The data
━━━━━━
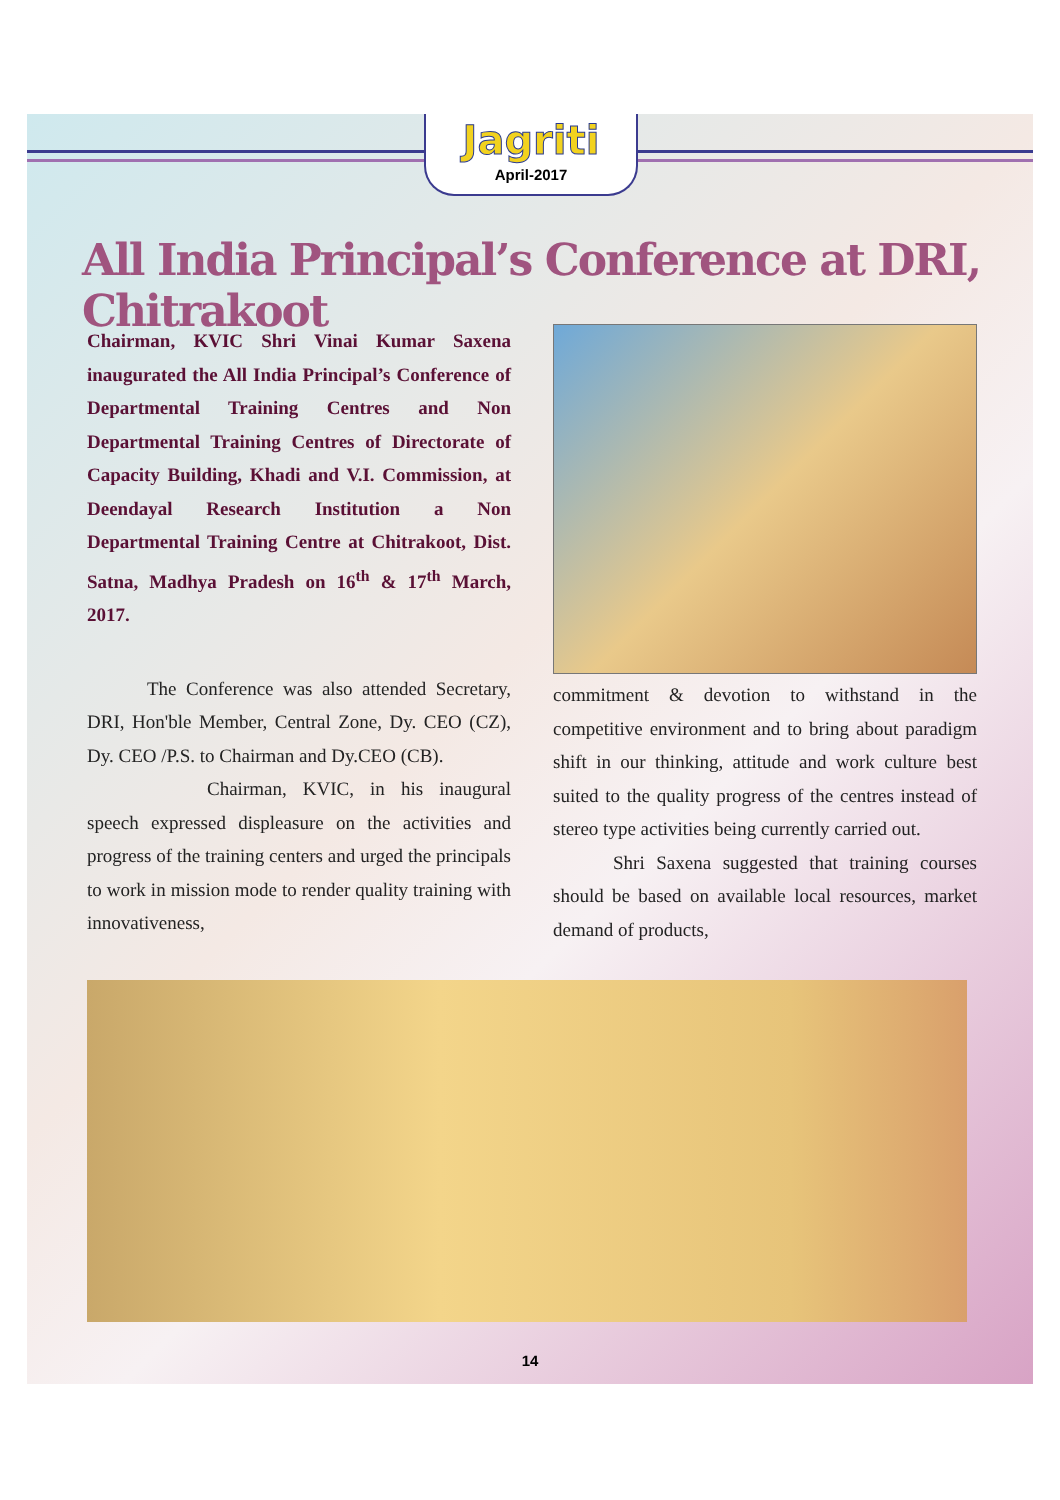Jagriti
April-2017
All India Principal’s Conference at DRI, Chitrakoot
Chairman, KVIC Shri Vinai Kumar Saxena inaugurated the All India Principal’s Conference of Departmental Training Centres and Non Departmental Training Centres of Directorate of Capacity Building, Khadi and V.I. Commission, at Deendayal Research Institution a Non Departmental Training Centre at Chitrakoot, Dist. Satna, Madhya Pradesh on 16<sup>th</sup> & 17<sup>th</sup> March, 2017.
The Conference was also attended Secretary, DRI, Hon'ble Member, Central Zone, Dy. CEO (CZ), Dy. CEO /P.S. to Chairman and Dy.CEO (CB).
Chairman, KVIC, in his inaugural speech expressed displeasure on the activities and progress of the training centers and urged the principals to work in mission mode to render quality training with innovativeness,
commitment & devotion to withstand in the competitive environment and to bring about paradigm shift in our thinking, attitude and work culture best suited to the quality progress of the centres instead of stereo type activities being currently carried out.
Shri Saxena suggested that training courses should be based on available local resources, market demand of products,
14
━━━━━━
What you should do
Work through the records above. Copy every line with the string "progress".

Output of the exercise
Chairman, KVIC, in his inaugural speech expressed displeasure on the activities and progress of the training centers and urged the principals to work in mission mode to render quality training with innovativeness,
commitment & devotion to withstand in the competitive environment and to bring about paradigm shift in our thinking, attitude and work culture best suited to the quality progress of the centres instead of stereo type activities being currently carried out.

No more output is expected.